On February 5th, Bloomberg interviewed Ellen Zentner, Senior US economist at Bank of Tokyo-Mitsubishi UFJ Ltd. to discuss the January unemployment rate and the outlook for the US Labor Market.
Ellen's views include:
- "the labor market is definitely improving, we got a bigger downward revision to payroll data, leading up to today... No we lost 8.4 million jobs vs over 7 million... And this contraction in jobs correlates more to the decline in consumer spending."
- In january's report the comments are suspicious because jobs aren't being created, yet the unemployment rate drops. Looking at labor force participation, you see that household employment has increased. But you also need to know how many people dropped out of the labor market all together.
- We have record numbers of discouraged workers and many of them are permanently lost---but thousands will come back into the labor market.

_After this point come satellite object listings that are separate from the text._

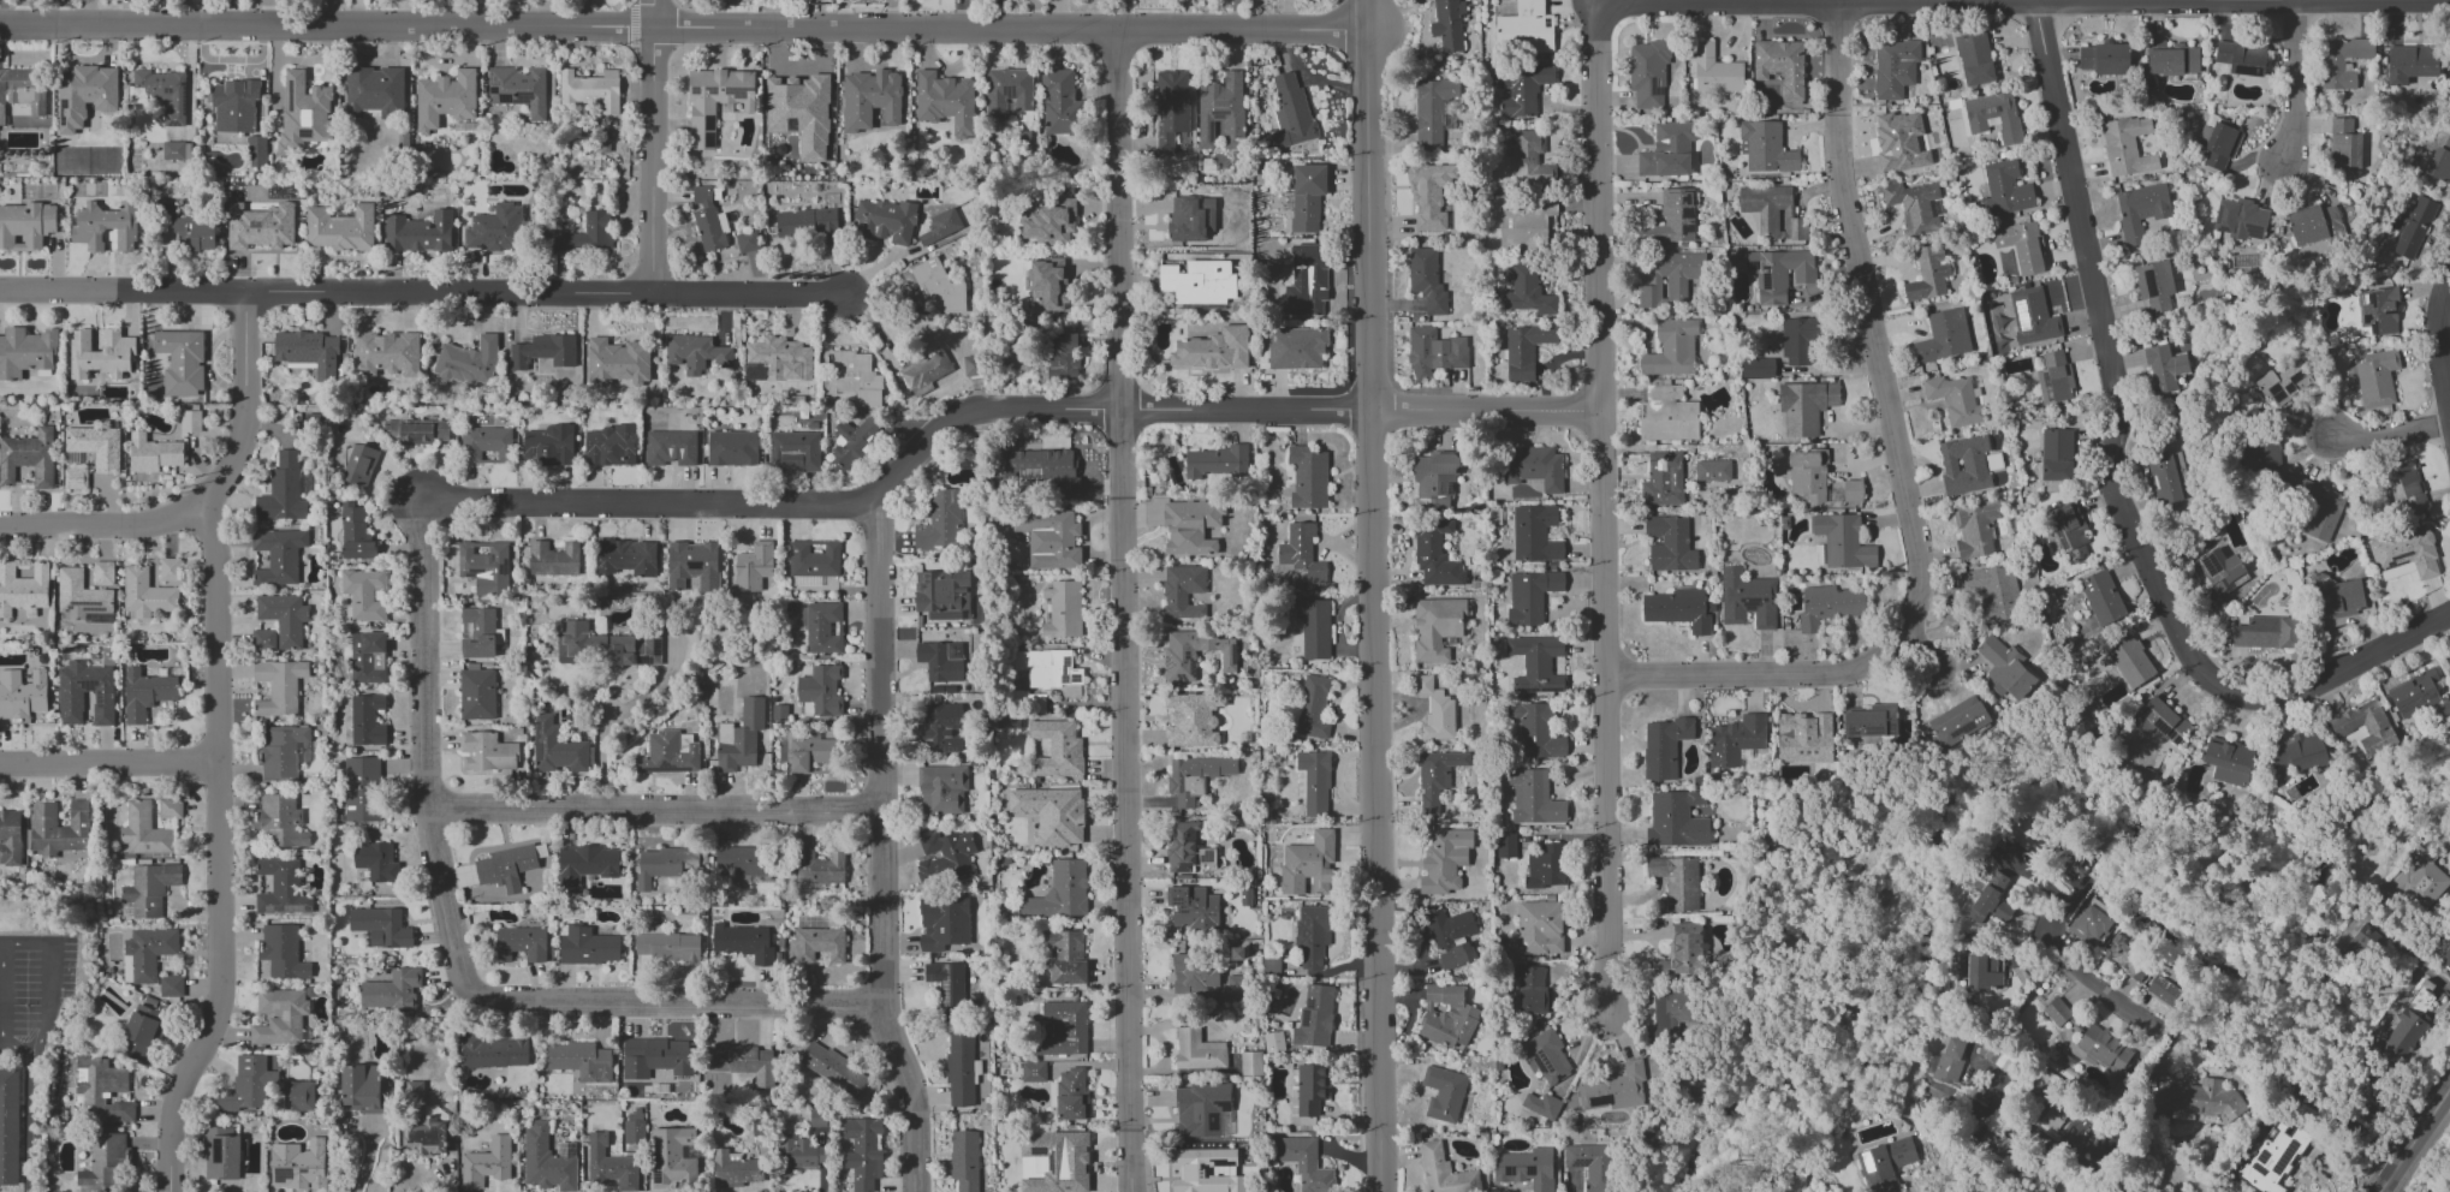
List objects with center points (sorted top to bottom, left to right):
road: (2023, 1)
building: (1447, 25)
road: (685, 28)
building: (1524, 28)
building: (2171, 58)
building: (2241, 58)
building: (1974, 59)
building: (2103, 59)
building: (2341, 62)
building: (2410, 63)
building: (1780, 67)
building: (1894, 68)
building: (1714, 70)
building: (1647, 75)
rooftop solar panel: (494, 80)
road: (2292, 81)
building: (1522, 88)
building: (22, 90)
building: (518, 90)
rooftop solar panel: (708, 90)
rooftop solar panel: (1655, 90)
building: (590, 91)
rooftop solar panel: (733, 91)
rooftop solar panel: (1007, 91)
rooftop solar panel: (692, 92)
building: (161, 93)
building: (1008, 93)
building: (85, 95)
rooftop solar panel: (520, 97)
rooftop solar panel: (183, 99)
building: (445, 99)
building: (870, 99)
building: (716, 101)
building: (945, 101)
building: (1059, 103)
building: (234, 106)
building: (1219, 106)
building: (1170, 107)
building: (1290, 111)
building: (1432, 111)
rooftop solar panel: (1990, 111)
building: (303, 112)
building: (800, 112)
rooftop solar panel: (1971, 115)
building: (1993, 116)
rooftop solar panel: (706, 122)
rooftop solar panel: (706, 140)
building: (1900, 141)
building: (2217, 144)
building: (2343, 145)
building: (1765, 147)
building: (2126, 147)
road: (650, 149)
building: (172, 150)
building: (1668, 150)
building: (256, 151)
building: (1527, 162)
building: (2440, 162)
building: (2004, 190)
building: (1430, 195)
building: (1306, 197)
rooftop solar panel: (1685, 199)
building: (1913, 206)
building: (2140, 210)
building: (1771, 212)
rooftop solar panel: (1686, 213)
building: (1190, 218)
building: (708, 219)
building: (1671, 219)
building: (2239, 219)
building: (884, 221)
building: (806, 223)
building: (1050, 223)
building: (2313, 224)
building: (25, 226)
building: (105, 226)
building: (259, 226)
building: (940, 226)
building: (1525, 226)
building: (2411, 227)
rooftop solar panel: (1685, 228)
building: (341, 229)
building: (496, 229)
building: (418, 233)
building: (586, 234)
building: (746, 242)
building: (2020, 246)
rooftop solar panel: (1751, 265)
building: (1778, 273)
building: (1928, 274)
building: (1426, 279)
building: (1670, 279)
building: (1199, 282)
building: (1305, 282)
building: (1046, 284)
building: (2154, 285)
building: (936, 288)
building: (1527, 292)
road: (421, 297)
building: (2379, 310)
rooftop solar panel: (2389, 313)
rooftop solar panel: (2023, 317)
building: (2032, 317)
rooftop solar panel: (2365, 319)
building: (1943, 334)
building: (1797, 342)
building: (1295, 349)
building: (1671, 349)
building: (1212, 350)
building: (1525, 350)
building: (543, 351)
road: (2439, 351)
building: (26, 353)
building: (307, 353)
building: (385, 353)
building: (695, 353)
building: (1433, 353)
building: (100, 354)
building: (1062, 356)
building: (777, 360)
building: (467, 361)
building: (181, 362)
building: (616, 362)
building: (973, 366)
building: (1757, 368)
building: (2164, 368)
rooftop solar panel: (757, 371)
building: (925, 373)
rooftop solar panel: (750, 378)
building: (854, 378)
building: (2054, 378)
building: (2376, 378)
building: (2283, 382)
rooftop solar panel: (2049, 388)
rooftop solar panel: (2275, 392)
building: (1955, 400)
building: (1804, 406)
road: (992, 407)
road: (248, 410)
building: (1666, 415)
building: (190, 421)
building: (416, 432)
road: (2389, 435)
building: (852, 442)
building: (95, 445)
building: (486, 445)
building: (548, 445)
building: (610, 446)
building: (670, 448)
building: (732, 449)
building: (793, 451)
building: (152, 453)
building: (2056, 455)
building: (2259, 455)
building: (28, 457)
rooftop solar panel: (1994, 461)
building: (1214, 464)
building: (1964, 465)
building: (359, 466)
building: (1533, 467)
building: (1712, 470)
building: (1039, 471)
road: (1901, 472)
building: (1808, 475)
building: (2166, 477)
building: (1308, 478)
building: (1435, 478)
building: (75, 479)
building: (1662, 479)
rooftop solar panel: (2154, 480)
road: (2108, 486)
building: (2404, 488)
building: (282, 491)
building: (1852, 491)
building: (2317, 510)
road: (1603, 512)
building: (940, 523)
road: (100, 526)
building: (1190, 528)
building: (1977, 528)
building: (2069, 531)
building: (355, 533)
building: (1535, 534)
building: (1049, 538)
rooftop solar panel: (2064, 538)
building: (1843, 542)
building: (1669, 544)
building: (1301, 552)
building: (1435, 555)
rooftop solar panel: (2071, 555)
building: (2404, 555)
building: (277, 556)
building: (624, 557)
building: (813, 558)
building: (553, 559)
building: (693, 565)
rooftop solar panel: (2209, 565)
building: (484, 566)
building: (753, 567)
building: (169, 569)
building: (2221, 571)
building: (103, 573)
building: (806, 581)
building: (23, 589)
building: (1182, 591)
building: (1992, 592)
building: (146, 594)
building: (362, 594)
building: (942, 595)
building: (1530, 595)
building: (80, 596)
road: (1374, 596)
building: (2101, 597)
building: (1746, 598)
building: (2340, 600)
rooftop solar panel: (84, 603)
rooftop solar panel: (1752, 605)
rooftop solar panel: (69, 606)
building: (1828, 606)
rooftop solar panel: (92, 609)
rooftop solar panel: (64, 610)
building: (1063, 610)
building: (1678, 610)
road: (1122, 612)
rooftop solar panel: (943, 617)
building: (280, 622)
building: (822, 627)
building: (1436, 627)
building: (1313, 628)
building: (477, 633)
building: (2265, 633)
road: (214, 635)
rooftop solar panel: (656, 647)
building: (604, 648)
rooftop solar panel: (1232, 653)
rooftop solar panel: (1187, 654)
building: (368, 658)
rooftop solar panel: (643, 659)
rooftop solar panel: (1066, 660)
building: (2128, 660)
building: (2449, 660)
building: (941, 661)
building: (1179, 661)
rooftop solar panel: (1169, 662)
building: (1536, 664)
rooftop solar panel: (1192, 665)
building: (1047, 668)
building: (2006, 672)
rooftop solar panel: (1065, 676)
rooftop solar panel: (1073, 678)
rooftop solar panel: (1180, 678)
building: (279, 686)
rooftop solar panel: (1535, 689)
rooftop solar panel: (1547, 689)
building: (819, 691)
building: (146, 693)
building: (476, 694)
building: (2415, 694)
building: (22, 695)
building: (70, 708)
building: (1312, 708)
building: (1435, 711)
rooftop solar panel: (2149, 713)
road: (613, 716)
building: (366, 720)
building: (1192, 720)
building: (1871, 721)
building: (2160, 721)
building: (1958, 722)
building: (2364, 726)
building: (940, 729)
rooftop solar panel: (2165, 729)
building: (1535, 730)
rooftop solar panel: (2179, 736)
building: (739, 737)
building: (1804, 738)
building: (1734, 740)
building: (1663, 747)
building: (555, 748)
building: (1057, 748)
building: (283, 752)
building: (486, 752)
building: (2299, 752)
building: (668, 753)
building: (812, 755)
building: (2228, 761)
road: (108, 763)
building: (1436, 776)
building: (1195, 777)
building: (1313, 782)
building: (362, 789)
building: (941, 789)
building: (1533, 798)
building: (169, 808)
road: (653, 808)
building: (1051, 814)
building: (1675, 820)
building: (280, 821)
building: (59, 828)
building: (144, 830)
building: (10, 838)
building: (1506, 845)
road: (881, 846)
building: (1181, 848)
rooftop solar panel: (1206, 856)
building: (944, 858)
building: (743, 860)
building: (376, 861)
building: (1444, 861)
building: (586, 864)
building: (510, 865)
building: (665, 865)
building: (1308, 865)
rooftop solar panel: (1181, 866)
building: (1546, 866)
building: (2067, 868)
building: (818, 869)
building: (1676, 881)
building: (2421, 883)
building: (281, 888)
building: (149, 889)
building: (1060, 892)
building: (1990, 903)
rooftop solar panel: (292, 908)
rooftop solar panel: (269, 910)
building: (1193, 910)
building: (943, 923)
building: (2092, 924)
building: (381, 927)
building: (1539, 928)
building: (1311, 935)
building: (1452, 938)
building: (743, 942)
building: (521, 944)
building: (587, 946)
building: (668, 946)
building: (818, 946)
road: (2423, 951)
building: (282, 952)
building: (146, 954)
building: (1680, 954)
road: (458, 956)
building: (1064, 956)
building: (2125, 956)
building: (2445, 958)
building: (1195, 972)
building: (1984, 972)
rooftop solar panel: (930, 976)
road: (50, 981)
road: (220, 983)
parking lot: (38, 987)
building: (170, 987)
building: (947, 987)
rooftop solar panel: (944, 988)
building: (1233, 988)
building: (1531, 990)
building: (391, 991)
building: (2164, 992)
rooftop solar panel: (1305, 1004)
building: (1670, 1005)
building: (2056, 1013)
building: (1446, 1016)
building: (279, 1017)
building: (1314, 1017)
rooftop solar panel: (1301, 1018)
building: (2406, 1025)
building: (1063, 1029)
building: (141, 1033)
building: (1273, 1042)
building: (2104, 1049)
building: (1198, 1051)
building: (495, 1052)
road: (18, 1054)
building: (1546, 1056)
building: (656, 1057)
building: (580, 1060)
road: (2220, 1060)
building: (1946, 1061)
building: (742, 1062)
building: (1251, 1064)
building: (833, 1069)
building: (959, 1069)
building: (1032, 1072)
building: (248, 1085)
building: (361, 1088)
building: (1310, 1089)
building: (1614, 1089)
building: (101, 1091)
building: (1443, 1093)
building: (1071, 1094)
building: (298, 1095)
rooftop solar panel: (1600, 1100)
building: (2200, 1101)
building: (1542, 1105)
building: (1201, 1109)
building: (2053, 1118)
building: (421, 1125)
building: (8, 1126)
road: (30, 1130)
building: (1996, 1143)
building: (596, 1144)
road: (2416, 1144)
rooftop solar panel: (567, 1149)
rooftop solar panel: (1038, 1149)
rooftop solar panel: (217, 1152)
building: (863, 1152)
building: (223, 1154)
building: (796, 1154)
road: (366, 1156)
building: (2272, 1156)
rooftop solar panel: (2266, 1157)
rooftop solar panel: (2286, 1157)
building: (672, 1158)
building: (103, 1160)
building: (547, 1160)
building: (963, 1160)
building: (1055, 1161)
rooftop solar panel: (1865, 1161)
building: (485, 1163)
rooftop solar panel: (657, 1163)
rooftop solar panel: (1053, 1163)
rooftop solar panel: (1578, 1163)
building: (1884, 1163)
building: (1304, 1164)
building: (298, 1165)
building: (1589, 1165)
building: (1525, 1168)
building: (734, 1170)
road: (2099, 1170)
rooftop solar panel: (2261, 1170)
building: (1204, 1171)
building: (1444, 1172)
rooftop solar panel: (282, 1173)
rooftop solar panel: (656, 1179)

- The data is showing some job gains in some areas---but it isn't happening in all sectors of the economy. January saw the first increase in manufacturing jobs in over 3 years.
- Forward looking indicators show that part-time and contract jobs should improve in the next few months---This isn't as good as landing higher paying full time jobs.
- The labor market will wadddle along for a little bit, because you have create jobs for the previously displaced and the teenagers that are becoming working aged adults---this isn't going to happen for some time.